** Opening Supplied records block **

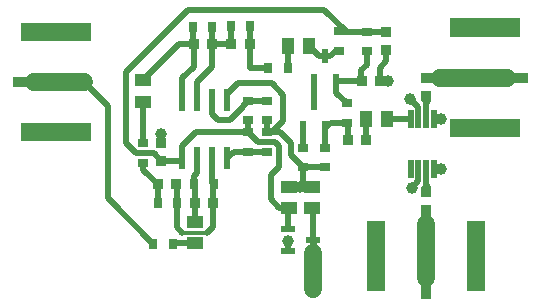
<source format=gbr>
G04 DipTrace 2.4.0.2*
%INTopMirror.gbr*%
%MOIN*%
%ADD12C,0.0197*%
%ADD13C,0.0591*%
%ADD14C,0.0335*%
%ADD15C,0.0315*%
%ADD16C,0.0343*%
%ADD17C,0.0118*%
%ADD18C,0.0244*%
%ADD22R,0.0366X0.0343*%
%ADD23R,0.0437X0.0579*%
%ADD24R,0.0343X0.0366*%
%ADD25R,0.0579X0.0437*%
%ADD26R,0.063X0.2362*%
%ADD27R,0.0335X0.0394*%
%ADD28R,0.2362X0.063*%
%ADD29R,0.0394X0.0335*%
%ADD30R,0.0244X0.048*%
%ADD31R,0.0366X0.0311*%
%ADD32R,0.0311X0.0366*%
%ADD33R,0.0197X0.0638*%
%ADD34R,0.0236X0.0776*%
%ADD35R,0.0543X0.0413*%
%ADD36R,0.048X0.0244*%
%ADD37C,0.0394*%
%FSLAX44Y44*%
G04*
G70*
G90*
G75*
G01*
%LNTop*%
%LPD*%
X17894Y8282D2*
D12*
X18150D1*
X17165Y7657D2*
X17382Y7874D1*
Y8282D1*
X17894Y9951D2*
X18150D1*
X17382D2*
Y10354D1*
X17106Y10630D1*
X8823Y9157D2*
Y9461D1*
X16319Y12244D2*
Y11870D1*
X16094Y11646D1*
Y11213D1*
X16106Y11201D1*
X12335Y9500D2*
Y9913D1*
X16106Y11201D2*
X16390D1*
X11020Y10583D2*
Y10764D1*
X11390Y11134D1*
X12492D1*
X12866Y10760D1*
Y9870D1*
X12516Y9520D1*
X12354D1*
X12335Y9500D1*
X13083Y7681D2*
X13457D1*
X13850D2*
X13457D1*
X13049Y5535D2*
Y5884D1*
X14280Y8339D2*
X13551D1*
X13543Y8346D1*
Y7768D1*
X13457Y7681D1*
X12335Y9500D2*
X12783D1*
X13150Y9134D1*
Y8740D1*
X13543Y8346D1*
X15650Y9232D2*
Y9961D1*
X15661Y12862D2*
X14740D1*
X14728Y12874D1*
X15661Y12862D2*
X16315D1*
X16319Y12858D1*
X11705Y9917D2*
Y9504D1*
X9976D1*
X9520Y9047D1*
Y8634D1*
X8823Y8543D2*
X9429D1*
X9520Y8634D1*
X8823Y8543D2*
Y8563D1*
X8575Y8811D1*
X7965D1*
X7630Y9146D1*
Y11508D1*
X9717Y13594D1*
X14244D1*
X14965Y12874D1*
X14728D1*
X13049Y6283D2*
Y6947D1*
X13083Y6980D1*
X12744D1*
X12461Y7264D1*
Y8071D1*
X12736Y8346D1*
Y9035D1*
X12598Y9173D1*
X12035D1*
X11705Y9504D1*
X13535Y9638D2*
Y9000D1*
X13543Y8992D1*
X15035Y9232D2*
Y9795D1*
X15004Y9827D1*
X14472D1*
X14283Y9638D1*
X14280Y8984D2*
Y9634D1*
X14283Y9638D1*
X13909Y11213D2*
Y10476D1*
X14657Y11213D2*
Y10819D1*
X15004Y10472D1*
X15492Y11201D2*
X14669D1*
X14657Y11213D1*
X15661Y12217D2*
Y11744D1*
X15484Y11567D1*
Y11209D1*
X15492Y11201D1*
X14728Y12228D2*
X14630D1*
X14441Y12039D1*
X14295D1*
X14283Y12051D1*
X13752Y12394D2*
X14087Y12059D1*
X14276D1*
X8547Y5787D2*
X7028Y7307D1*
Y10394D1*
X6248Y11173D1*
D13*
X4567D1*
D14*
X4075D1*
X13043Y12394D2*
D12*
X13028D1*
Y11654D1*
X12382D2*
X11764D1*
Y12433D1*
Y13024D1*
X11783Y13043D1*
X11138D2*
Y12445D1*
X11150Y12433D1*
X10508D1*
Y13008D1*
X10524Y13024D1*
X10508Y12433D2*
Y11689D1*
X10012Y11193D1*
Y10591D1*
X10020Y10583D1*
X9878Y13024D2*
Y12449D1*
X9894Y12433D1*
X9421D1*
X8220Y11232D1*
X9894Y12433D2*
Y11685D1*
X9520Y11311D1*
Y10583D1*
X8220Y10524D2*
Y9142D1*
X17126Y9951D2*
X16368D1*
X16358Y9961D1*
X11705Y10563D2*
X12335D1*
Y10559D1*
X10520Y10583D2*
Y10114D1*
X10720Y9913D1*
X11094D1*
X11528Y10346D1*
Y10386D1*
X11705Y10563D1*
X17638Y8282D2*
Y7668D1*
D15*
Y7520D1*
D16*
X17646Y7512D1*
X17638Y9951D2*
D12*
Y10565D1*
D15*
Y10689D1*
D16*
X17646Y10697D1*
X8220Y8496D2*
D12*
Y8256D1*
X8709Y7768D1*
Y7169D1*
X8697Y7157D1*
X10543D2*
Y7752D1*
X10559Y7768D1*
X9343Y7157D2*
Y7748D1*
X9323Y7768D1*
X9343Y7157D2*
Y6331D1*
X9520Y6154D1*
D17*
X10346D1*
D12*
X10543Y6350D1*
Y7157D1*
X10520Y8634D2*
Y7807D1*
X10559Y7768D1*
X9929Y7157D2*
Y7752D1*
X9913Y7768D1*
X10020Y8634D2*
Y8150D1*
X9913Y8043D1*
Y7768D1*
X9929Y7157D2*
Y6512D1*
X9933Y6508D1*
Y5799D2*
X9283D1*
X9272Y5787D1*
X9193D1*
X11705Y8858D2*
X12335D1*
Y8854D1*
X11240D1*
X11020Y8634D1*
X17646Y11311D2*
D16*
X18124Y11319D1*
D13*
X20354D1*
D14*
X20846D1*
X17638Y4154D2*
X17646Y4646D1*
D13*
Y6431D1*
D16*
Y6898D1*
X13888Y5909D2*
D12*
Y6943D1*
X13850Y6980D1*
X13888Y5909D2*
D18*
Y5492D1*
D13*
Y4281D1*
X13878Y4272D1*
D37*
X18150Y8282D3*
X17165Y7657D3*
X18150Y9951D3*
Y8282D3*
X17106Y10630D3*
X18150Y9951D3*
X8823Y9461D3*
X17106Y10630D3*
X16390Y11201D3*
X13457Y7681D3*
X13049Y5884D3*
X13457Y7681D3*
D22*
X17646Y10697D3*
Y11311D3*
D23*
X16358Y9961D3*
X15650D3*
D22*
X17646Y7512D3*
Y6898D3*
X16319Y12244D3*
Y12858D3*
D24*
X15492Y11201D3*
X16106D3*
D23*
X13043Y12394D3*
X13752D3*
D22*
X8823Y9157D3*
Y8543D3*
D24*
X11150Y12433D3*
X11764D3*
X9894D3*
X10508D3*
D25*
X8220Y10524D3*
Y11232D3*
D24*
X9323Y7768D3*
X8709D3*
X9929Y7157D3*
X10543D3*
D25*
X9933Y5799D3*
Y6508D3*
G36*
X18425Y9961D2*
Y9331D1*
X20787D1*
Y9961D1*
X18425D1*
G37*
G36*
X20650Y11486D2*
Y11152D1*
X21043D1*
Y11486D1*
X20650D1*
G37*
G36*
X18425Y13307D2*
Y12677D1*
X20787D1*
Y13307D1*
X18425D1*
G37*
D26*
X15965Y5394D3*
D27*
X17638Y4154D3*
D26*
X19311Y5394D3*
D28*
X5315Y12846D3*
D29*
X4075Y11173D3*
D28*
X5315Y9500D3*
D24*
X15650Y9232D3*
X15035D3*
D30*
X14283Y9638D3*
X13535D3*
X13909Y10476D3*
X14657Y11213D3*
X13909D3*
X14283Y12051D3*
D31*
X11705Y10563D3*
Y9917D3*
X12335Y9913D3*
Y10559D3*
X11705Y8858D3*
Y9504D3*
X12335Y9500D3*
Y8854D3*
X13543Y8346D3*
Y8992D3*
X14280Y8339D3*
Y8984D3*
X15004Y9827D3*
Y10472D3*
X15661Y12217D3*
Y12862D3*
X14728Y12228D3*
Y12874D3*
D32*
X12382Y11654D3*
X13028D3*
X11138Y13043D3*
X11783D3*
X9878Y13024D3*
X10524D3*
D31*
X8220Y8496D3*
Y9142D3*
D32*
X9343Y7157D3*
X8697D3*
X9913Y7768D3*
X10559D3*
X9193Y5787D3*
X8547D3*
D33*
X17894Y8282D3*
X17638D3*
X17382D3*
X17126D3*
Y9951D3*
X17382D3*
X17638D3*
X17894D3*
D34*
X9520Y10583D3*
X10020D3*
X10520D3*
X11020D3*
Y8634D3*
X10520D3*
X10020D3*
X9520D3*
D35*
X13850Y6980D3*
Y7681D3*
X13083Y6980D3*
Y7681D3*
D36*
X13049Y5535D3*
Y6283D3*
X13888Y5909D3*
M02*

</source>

** Closing Supplied records block **

→ **Task details**:
Restate word for word the lines of the data above, starting at the line containing "X14657Y11213D1*" and ending at the line containing "X10524Y13024D1*", both included, and nothing more.

→ **Solution to this exercise**:
X14657Y11213D1*
X15661Y12217D2*
Y11744D1*
X15484Y11567D1*
Y11209D1*
X15492Y11201D1*
X14728Y12228D2*
X14630D1*
X14441Y12039D1*
X14295D1*
X14283Y12051D1*
X13752Y12394D2*
X14087Y12059D1*
X14276D1*
X8547Y5787D2*
X7028Y7307D1*
Y10394D1*
X6248Y11173D1*
D13*
X4567D1*
D14*
X4075D1*
X13043Y12394D2*
D12*
X13028D1*
Y11654D1*
X12382D2*
X11764D1*
Y12433D1*
Y13024D1*
X11783Y13043D1*
X11138D2*
Y12445D1*
X11150Y12433D1*
X10508D1*
Y13008D1*
X10524Y13024D1*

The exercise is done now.